Are Goldman 360 clients (in)voluntarily signing off a release to be front ran by Goldman on any portal-based trade? Could Goldman please clarify just what "internal business purposes" means in the context of this overarching disclaimer, and also whether Goldman has ever actually used 360 submitted information in the decision making process of its prop trading desk? Lucas Van Pragg: the floor is yours.
And here are some additional Goldman Sachs and Spear, Leeds and Kellogg form documents that contain an even more crypitc warning in section 4(f) in Use Of Services:
You acknowledge that we may monitor your use of the Services for our own purposes (and not for your benefit). We may use the resulting information for internal business purposes or in accordance with the rules of any applicable regulatory or self-regulatory body and in compliance with applicable law and regulation.
NOT FOR YOUR BENEFIT? I mean, come on, how more clearer does it need to get.
Anyway, back to the topic at hand and Goldman's disposition of NYSE assets: according to the NYT, Goldman is seeking a paltry $30 million for the DMM post. In other words, a total loss on $6.5 billion in old school assets courtesy of HFT.
However, what is unexpected, is the complete transformation Goldman has undergone in in the past several weeks: first Goldman, the bank that everyone else on Wall Street always imitates, waving goodbye to HFT, and now departing the NYSE?

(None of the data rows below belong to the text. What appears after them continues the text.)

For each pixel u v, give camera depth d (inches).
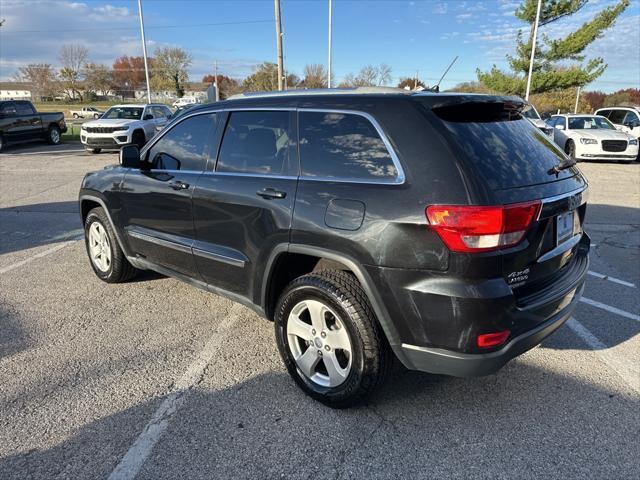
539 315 102.0
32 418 109.7
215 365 133.0
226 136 135.1
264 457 98.9
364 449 101.5
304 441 103.6
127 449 100.6
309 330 114.9
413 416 112.0
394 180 98.7
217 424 108.7
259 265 121.4
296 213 110.7
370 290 100.0
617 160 633.0
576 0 1090.1
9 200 360.2
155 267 162.6
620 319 162.9
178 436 104.7
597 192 406.0
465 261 90.7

When the world's most intelligent FDIC-backed hedge fund, pardon, bank says the current market structure is no longer necessary to Goldman, people notice, and promptly imitate.
To be sure - if this is not indicative of a major storm coming for traditional "lit" market structure (as opposed to dark pools of which IEX, until recently, was one and where Goldman has nearly complete dominance with Sigma X), we don't know what is.
Once again: if we were HFT vacuum tubes, we would be sweating nanobullets right about now.